Being a landlord is a great way to bring in additional income but it is important that landlords understand all of their duties and requirements. One thing that many landlords overlook or are unaware of is the issue of tax. This brief guide to “landlord tax” will hopefully make a few things clearer but as always with tax, it is best to speak to an advisor who can provide you with information that is tailored to your circumstances.

Do I have to pay tax on my letting income?

This is not definite and is one area where personal circumstances and finances will dictate. As an example, a landlord with a buy to let mortgage who find that the cost of the mortgage and maintenance of the property exceeds their income will not have to pay tax on rental income.

Income tax is due to be paid on rental income received from letting out property and any profits made from letting are classed as taxable income.

If your rental income, after all allowable expenses, is smaller than the landlord’s personal allowance, there will be no need to pay tax. There are also special rules in place for taxation of landlords who are non-resident (NRL) and for landlords who stay abroad.
Are there expenses that can be offset against rental income?
If you incur costs that are “wholly and exclusively” for letting purposes, then yes, these can be incurred against rental income. Aspects like mortgage interest, maintenance and repairs, insurance and property management fees can all be classed as expenses which can be offset against rental income.
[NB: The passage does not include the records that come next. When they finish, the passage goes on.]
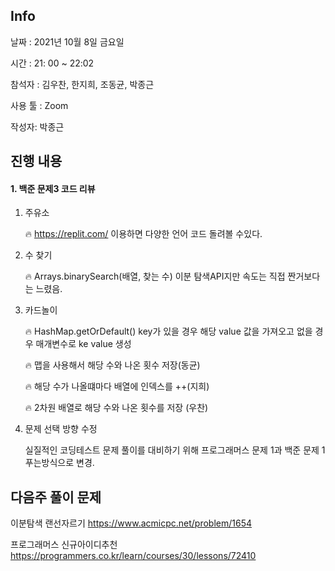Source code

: ## Info

날짜  : 2021년 10월 8일 금요일

시간 : 21: 00 ~  22:02

참석자 : 김우찬, 한지희, 조동균, 박종근

사용 툴 : Zoom

작성자: 박종근



## 진행 내용

#### 1. 백준 문제3 코드 리뷰

1. 주유소

   🔥  https://replit.com/ 이용하면 다양한 언어 코드 돌려볼 수있다.

   

2. 수 찾기

   🔥 Arrays.binarySearch(배열, 찾는 수) 이분 탐색API지만 속도는 직접 짠거보다는 느렸음.

    

3. 카드놀이

   🔥 HashMap.getOrDefault() key가 있을 경우 해당 value 값을 가져오고 없을 경우 매개변수로 ke value 생성

   🔥 맵을 사용해서 해당 수와 나온 횟수 저장(동균)

   🔥 해당 수가 나올떄마다 배열에  인덱스를 ++(지희)

   🔥 2차원 배열로 해당 수와 나온 횟수를 저장 (우찬)

   

4. 문제 선택 방향 수정

   실질적인 코딩테스트 문제 풀이를 대비하기 위해 프로그래머스 문제 1과 백준 문제 1 푸는방식으로 변경.





## 다음주 풀이 문제

이분탐색 랜선자르기 https://www.acmicpc.net/problem/1654

프로그래머스 신규아이디추천 https://programmers.co.kr/learn/courses/30/lessons/72410
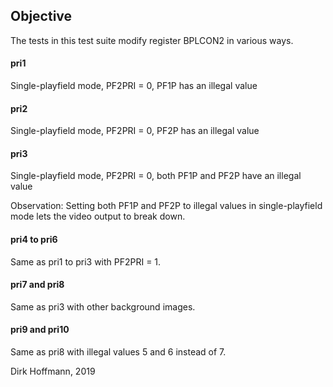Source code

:## Objective

The tests in this test suite modify register BPLCON2 in various ways.

#### pri1

Single-playfield mode, PF2PRI = 0, PF1P has an illegal value

#### pri2

Single-playfield mode, PF2PRI = 0, PF2P has an illegal value

#### pri3

Single-playfield mode, PF2PRI = 0, both PF1P and PF2P have an illegal value

Observation: Setting both PF1P and PF2P to illegal values in single-playfield mode lets the video output to break down. 

#### pri4 to pri6

Same as pri1 to pri3 with PF2PRI = 1.

#### pri7 and pri8

Same as pri3 with other background images. 

#### pri9 and pri10 

Same as pri8 with illegal values 5 and 6 instead of 7.


Dirk Hoffmann, 2019
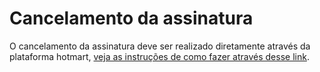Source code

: # Cancelamento da assinatura

O cancelamento da assinatura deve ser realizado diretamente através da plataforma hotmart, [veja as instruções de como fazer através desse link](https://help.hotmart.com/pt-BR/article/como-cancelar-uma-assinatura/115002183968).

<!-- Vídeo https://www.youtube.com/watch?v=3ViqpKysF7s -->
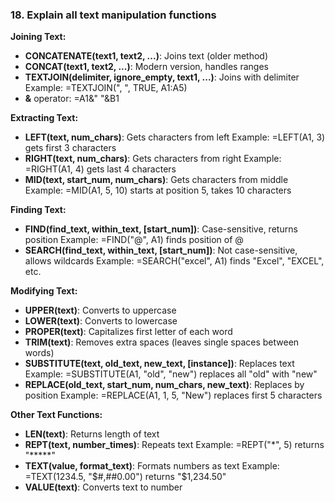 ### 18. **Explain all text manipulation functions**

**Joining Text:**

- **CONCATENATE(text1, text2, ...)**: Joins text (older method)
- **CONCAT(text1, text2, ...)**: Modern version, handles ranges
- **TEXTJOIN(delimiter, ignore_empty, text1, ...)**: Joins with delimiter
Example: =TEXTJOIN(", ", TRUE, A1:A5)
- **&** operator: =A1&" "&B1

**Extracting Text:**

- **LEFT(text, num_chars)**: Gets characters from left
Example: =LEFT(A1, 3) gets first 3 characters
- **RIGHT(text, num_chars)**: Gets characters from right
Example: =RIGHT(A1, 4) gets last 4 characters
- **MID(text, start_num, num_chars)**: Gets characters from middle
Example: =MID(A1, 5, 10) starts at position 5, takes 10 characters

**Finding Text:**

- **FIND(find_text, within_text, [start_num])**: Case-sensitive, returns position
Example: =FIND("@", A1) finds position of @
- **SEARCH(find_text, within_text, [start_num])**: Not case-sensitive, allows wildcards
Example: =SEARCH("excel", A1) finds "Excel", "EXCEL", etc.

**Modifying Text:**

- **UPPER(text)**: Converts to uppercase
- **LOWER(text)**: Converts to lowercase
- **PROPER(text)**: Capitalizes first letter of each word
- **TRIM(text)**: Removes extra spaces (leaves single spaces between words)
- **SUBSTITUTE(text, old_text, new_text, [instance])**: Replaces text
Example: =SUBSTITUTE(A1, "old", "new") replaces all "old" with "new"
- **REPLACE(old_text, start_num, num_chars, new_text)**: Replaces by position
Example: =REPLACE(A1, 1, 5, "New") replaces first 5 characters

**Other Text Functions:**

- **LEN(text)**: Returns length of text
- **REPT(text, number_times)**: Repeats text
Example: =REPT("*", 5) returns "*****"
- **TEXT(value, format_text)**: Formats numbers as text
Example: =TEXT(1234.5, "$#,##0.00") returns "$1,234.50"
- **VALUE(text)**: Converts text to number
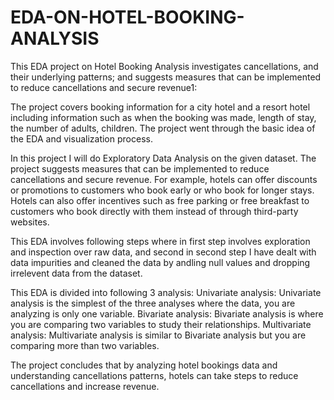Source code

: # EDA-ON-HOTEL-BOOKING-ANALYSIS

This EDA project on Hotel Booking Analysis investigates cancellations, and their underlying patterns; and suggests measures that can be implemented to reduce cancellations and secure revenue1:

The project covers booking information for a city hotel and a resort hotel including information such as when the booking was made, length of stay, the number of adults, children. The project went through the basic idea of the EDA and visualization process.

In this project I will do Exploratory Data Analysis on the given dataset. The project suggests measures that can be implemented to reduce cancellations and secure revenue. For example, hotels can offer discounts or promotions to customers who book early or who book for longer stays. Hotels can also offer incentives such as free parking or free breakfast to customers who book directly with them instead of through third-party websites.

This EDA involves following steps where in first step involves exploration and inspection over raw data, and second in second step I have dealt with data impurities and cleaned the data by andling null values and dropping irrelevent data from the dataset.

This EDA is divided into following 3 analysis: Univariate analysis: Univariate analysis is the simplest of the three analyses where the data, you are analyzing is only one variable. Bivariate analysis: Bivariate analysis is where you are comparing two variables to study their relationships. Multivariate analysis: Multivariate analysis is similar to Bivariate analysis but you are comparing more than two variables.

The project concludes that by analyzing hotel bookings data and understanding cancellations patterns, hotels can take steps to reduce cancellations and increase revenue.
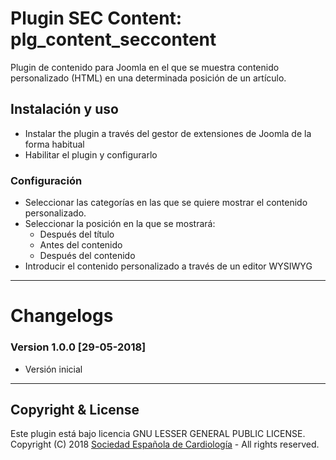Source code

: # Plugin SEC Content: plg_content_seccontent
Plugin de contenido para Joomla en el que se muestra contenido personalizado (HTML) en una determinada posición de un artículo.

## Instalación y uso
* Instalar the plugin a través del gestor de extensiones de Joomla de la forma habitual
* Habilitar el plugin y configurarlo

### Configuración
* Seleccionar las categorías en las que se quiere mostrar el contenido personalizado.
* Seleccionar la posición en la que se mostrará:
    * Después del título
    * Antes del contenido
    * Después del contenido
* Introducir el contenido personalizado a través de un editor WYSIWYG

* * *

# Changelogs

### Version 1.0.0 [29-05-2018]
* Versión inicial

* * *

## Copyright & License
Este plugin está bajo licencia GNU LESSER GENERAL PUBLIC LICENSE.
Copyright (C) 2018 [Sociedad Española de Cardiología](https://secardiologia.es) - All rights reserved.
Do I need to maintain records?

Yes, it is important to maintain a record of all income and expenditure with respect to lettings. These record should indicate when payments were made and to whom and when income was received and from whom.

Areas where records should be maintained include:

• Water and additional rates
• Insurance
• All maintenance and repair work
• Property management service fees
• Wear and tear of property (which can be claimed for furnished lets)
Important dates to remember:
• 31st of January – The deadline for completing tax for the previous tax year and for paying tax
• 6th of April – the beginning of the new tax year
• 31st of July – the second payment for account due for the current tax year
• 30th of September – the deadline for submitting a tax return for any landlord looking for Inland Revenue to calculate how much tax is due

It is also important to report and record income in the correct manner. Recording income from letting property is generally a straightforward process but there are some areas that need to be remembered by landlords.

Refundable deposits A landlord should take a refundable deposit at the beginning of a tenancy and this shouldn’t be viewed as income. However, if this deposit is forfeited by the tenant at the end of the deposit, say to cover unpaid rent, it should be classed as income at that point. Also, if the deposit is retained to cover cleaning costs or damages, this should be classed as a deposit. With this last point, it may be that this deposit is offset by the cost of cleaning, repair and maintenance over the course of the tenancy.

Rental advance If a rent advance straddles two tax years, only the applicable part will be considered income for the relevant year.
Unpaid rent This is still classed as income for the year it is due but if a default is made and not eventually recovered, unpaid rent should be considered as a bad debt and claimed as such.